There are a lot of people in our society that struggle with their weight. Whether the number on their clothes says small, medium, large, or deals with a single digit or double. No matter what the number says on the scale, almost everyone struggles when dealing with their number. However, matters only get worse for these individuals when they go out into the world. Some of the individuals that struggle the most are the ones that society likes to refer to as the "plus-sized" individuals.
These are the people that have to go out in their everyday lives and be surrounded by advertisements of society's idea of a "healthy" woman. When they walk into stores, they have to go to a different section of the store just to look for their size rather than just looking and searching through the clothes in every other section. No matter where these individuals go, they are constantly being separated and ostracized purely based on the weight alone. This separation only draws more attention to the bigger problem at hand. Our society does not want to be associated with plus-sized individuals so their result is to ridicule and marginalize these individuals, hoping that by doing so they disappear completely.

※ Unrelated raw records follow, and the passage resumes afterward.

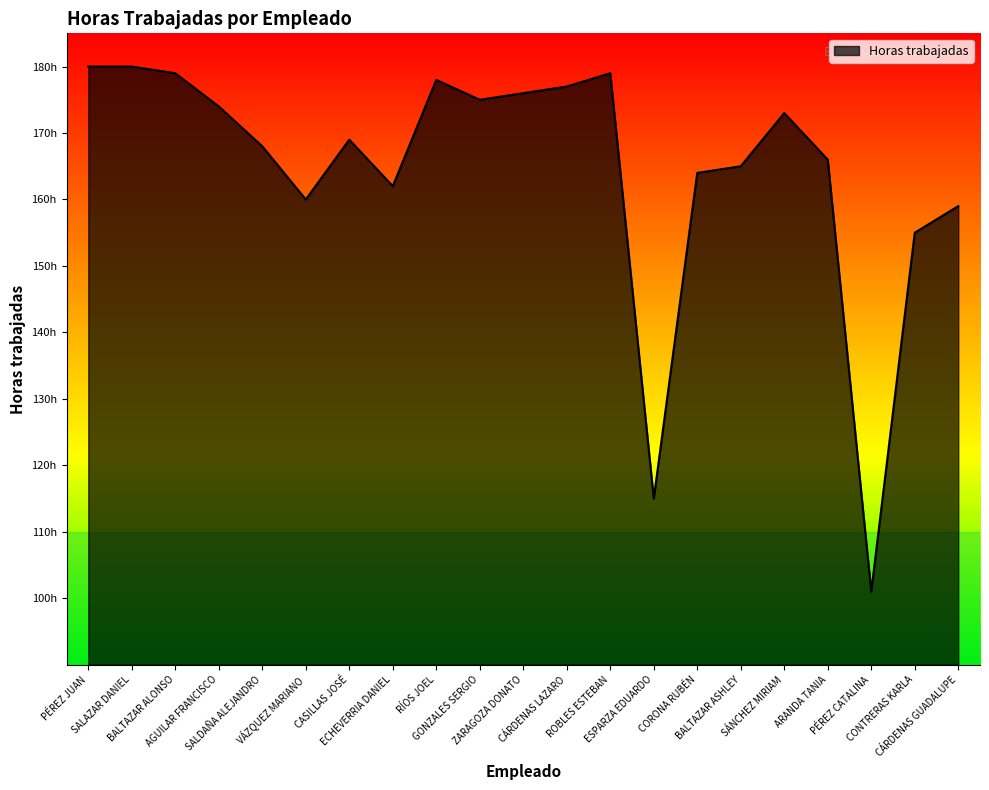

List the labels in order of value, smallest first.

PÉREZ CATALINA, ESPARZA EDUARDO, CONTRERAS KARLA, CÁRDENAS GUADALUPE, VÁZQUEZ MARIANO, ECHEVERRIA DANIEL, CORONA RUBÉN, BALTAZAR ASHLEY, ARANDA TANIA, SALDAÑA ALEJANDRO, CASILLAS JOSÉ, SÁNCHEZ MIRIAM, AGUILAR FRANCISCO, GONZALES SERGIO, ZARAGOZA DONATO, CÁRDENAS LAZARO, RÍOS JOEL, BALTAZAR ALONSO, ROBLES ESTEBAN, PÉREZ JUAN, SALAZAR DANIEL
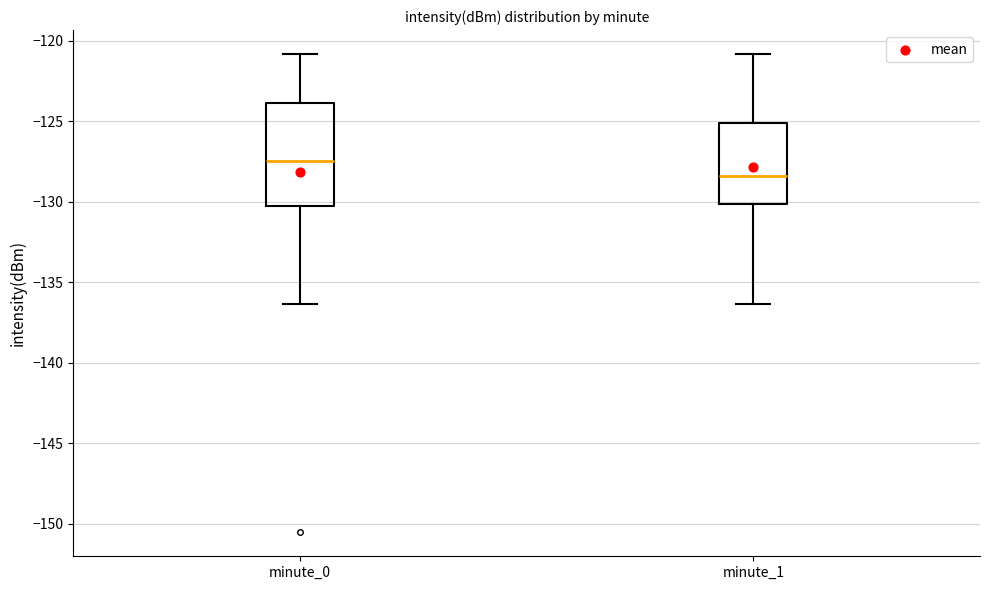

Where does the upper whisker of the box for minute_0 end on the y-axis? The values are not printed on the chart, so give them approximately, as read against the axis.

-121.0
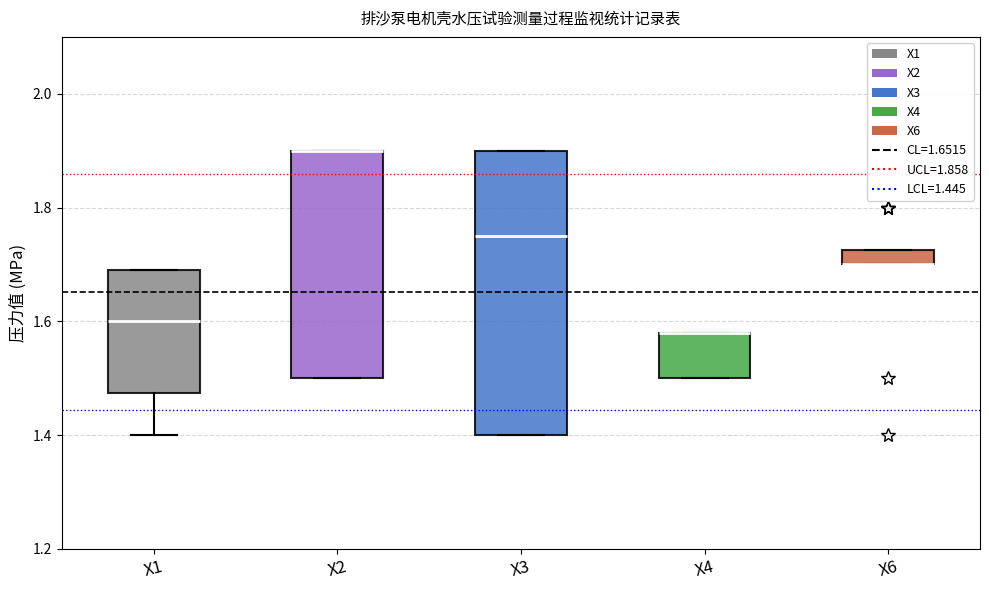

Where is the upper edge of the box for X2 on the y-axis? The values are not printed on the chart, so give them approximately, as read against the axis.

1.90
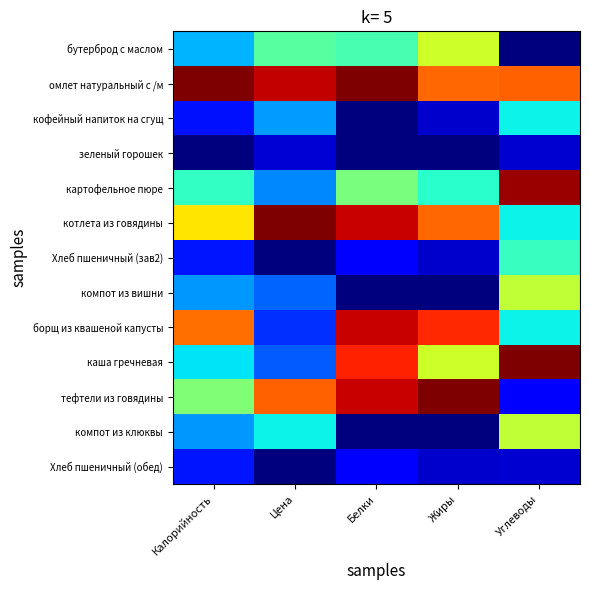

Reading left to right, what are all the values shown in this chart?

бутерброд с маслом: Калорийность=0.3	Цена=0.5	Белки=0.4	Жиры=0.6	Углеводы=0.0
омлет натуральный с /м: Калорийность=1.0	Цена=0.9	Белки=1.0	Жиры=0.8	Углеводы=0.8
кофейный напиток на сгущ: Калорийность=0.1	Цена=0.3	Белки=0.0	Жиры=0.1	Углеводы=0.4
зеленый горошек: Калорийность=0.0	Цена=0.1	Белки=0.0	Жиры=0.0	Углеводы=0.1
картофельное пюре: Калорийность=0.4	Цена=0.3	Белки=0.5	Жиры=0.4	Углеводы=1.0
котлета из говядины: Калорийность=0.7	Цена=1.0	Белки=0.9	Жиры=0.8	Углеводы=0.4
Хлеб пшеничный (зав2): Калорийность=0.1	Цена=0.0	Белки=0.1	Жиры=0.1	Углеводы=0.4
компот из вишни: Калорийность=0.3	Цена=0.2	Белки=0.0	Жиры=0.0	Углеводы=0.6
борщ из квашеной капусты: Калорийность=0.8	Цена=0.2	Белки=0.9	Жиры=0.9	Углеводы=0.4
каша гречневая: Калорийность=0.3	Цена=0.2	Белки=0.9	Жиры=0.6	Углеводы=1.0
тефтели из говядины: Калорийность=0.5	Цена=0.8	Белки=0.9	Жиры=1.0	Углеводы=0.1
компот из клюквы: Калорийность=0.3	Цена=0.4	Белки=0.0	Жиры=0.0	Углеводы=0.6
Хлеб пшеничный (обед): Калорийность=0.1	Цена=0.0	Белки=0.1	Жиры=0.1	Углеводы=0.1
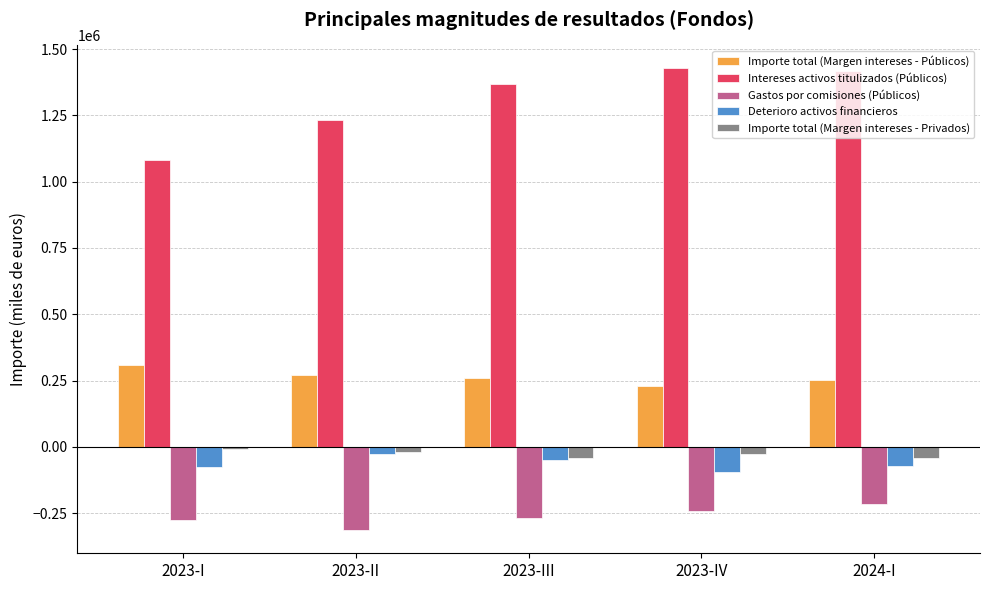

Between 2023-I and 2023-III, which series saw the biggest shift?

Intereses activos titulizados (Públicos)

One of the biggest examples of this kind of ridicule and abuse is the article written by journalist Tanya Gold in which she remarks that Nike's plus-sized mannequin was "heaving with fat" and "not ready for a run but on the way to a hip replacement". This type of treatment for plus-sized individuals is unacceptable. To ridicule a company that strives to be inclusive and accepting of all body types is similar to walking up to someone of a similar body type to the mannequin in question and call them "heaving with fat". This type of treatment in classifying anything above a size six as "extremely overweight" is what cause eating disorders so early on, especially in growing young women and children. Stop treating individuals who are not what society classifies as "skinny" to be any less healthy than the next person. Healthiness can come in all shapes and sizes, so telling women and men they can only be one type of way to be considered healthy and attractive to everyone else will only cause more problems than results.
Furthermore, there should be more brands like Nike that openly promote body positivity clothing and lines of clothes that work for any body type. Shouldn't individuals unhappy with their weight, or that just want to work out in general, be able to find appropriate and comfortable fitness wear in order to do so accordingly?
In order to stop the isolation of plus-sized individuals, there needs to be a lot of changes made across the board. Instead of separating plus-sized clothing, keep the same brands and style altogether in numerical order. Start showing more advertisements and displays of different body types and races. Visibility and equal representation is the first step in uniting people together.